# Task prompt
Print this span of the material below exactly: the line with "التاريخ بالبينة لأنه واقعة مادية.", the line with "فيمكنه إثبات عكس", and every line between them, but nothing else.

# Record set
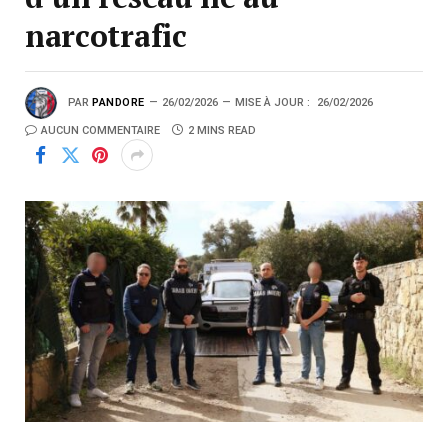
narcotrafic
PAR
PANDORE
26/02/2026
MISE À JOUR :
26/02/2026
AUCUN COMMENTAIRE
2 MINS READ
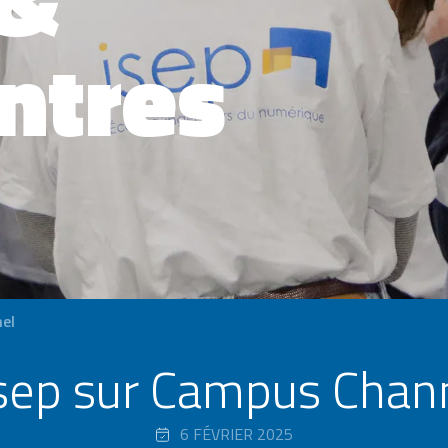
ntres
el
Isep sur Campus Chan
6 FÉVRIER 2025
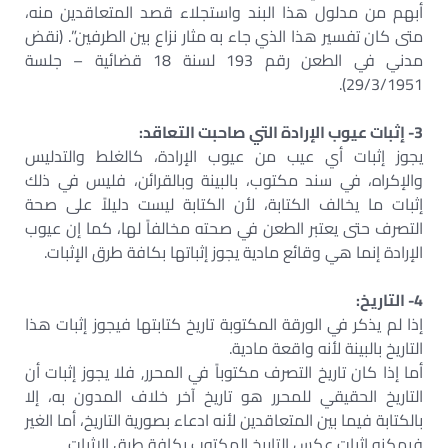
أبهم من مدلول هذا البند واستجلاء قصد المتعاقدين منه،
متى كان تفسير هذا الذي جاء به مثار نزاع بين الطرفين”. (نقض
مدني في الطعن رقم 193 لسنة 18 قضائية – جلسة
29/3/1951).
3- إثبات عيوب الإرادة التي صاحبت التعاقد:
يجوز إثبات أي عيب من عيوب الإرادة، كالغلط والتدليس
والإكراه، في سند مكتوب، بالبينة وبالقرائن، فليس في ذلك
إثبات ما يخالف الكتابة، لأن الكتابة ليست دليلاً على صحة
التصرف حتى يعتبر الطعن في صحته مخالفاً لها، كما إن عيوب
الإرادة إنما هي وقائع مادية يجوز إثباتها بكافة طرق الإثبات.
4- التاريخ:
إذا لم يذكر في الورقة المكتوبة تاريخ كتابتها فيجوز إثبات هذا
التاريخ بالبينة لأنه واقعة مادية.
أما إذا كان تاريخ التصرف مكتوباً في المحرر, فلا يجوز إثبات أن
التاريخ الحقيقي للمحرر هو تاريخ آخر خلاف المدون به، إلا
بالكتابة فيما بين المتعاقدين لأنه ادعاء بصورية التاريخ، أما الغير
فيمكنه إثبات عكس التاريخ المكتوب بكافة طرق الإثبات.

* * *

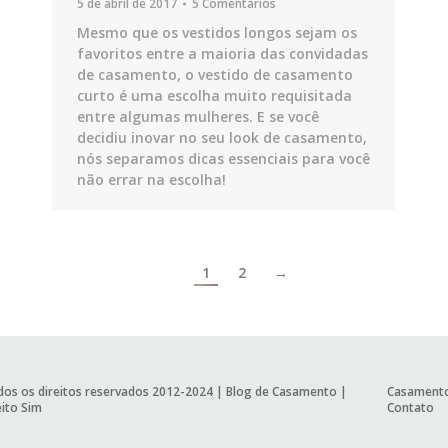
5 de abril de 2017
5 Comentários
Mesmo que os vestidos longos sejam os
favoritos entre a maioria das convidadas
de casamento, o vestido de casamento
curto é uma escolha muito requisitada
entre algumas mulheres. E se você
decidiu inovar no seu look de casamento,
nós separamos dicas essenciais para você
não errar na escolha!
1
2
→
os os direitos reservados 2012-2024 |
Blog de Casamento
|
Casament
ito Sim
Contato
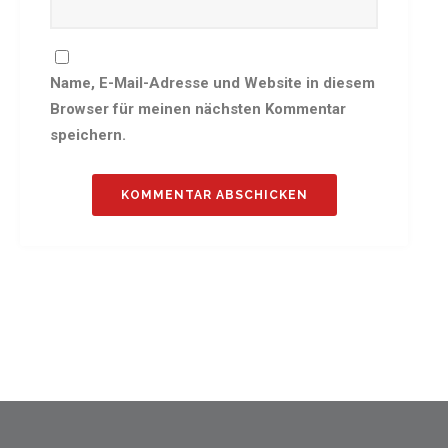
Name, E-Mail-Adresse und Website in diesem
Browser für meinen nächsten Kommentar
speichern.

# Task solution
التاريخ بالبينة لأنه واقعة مادية.
أما إذا كان تاريخ التصرف مكتوباً في المحرر, فلا يجوز إثبات أن
التاريخ الحقيقي للمحرر هو تاريخ آخر خلاف المدون به، إلا
بالكتابة فيما بين المتعاقدين لأنه ادعاء بصورية التاريخ، أما الغير
فيمكنه إثبات عكس التاريخ المكتوب بكافة طرق الإثبات.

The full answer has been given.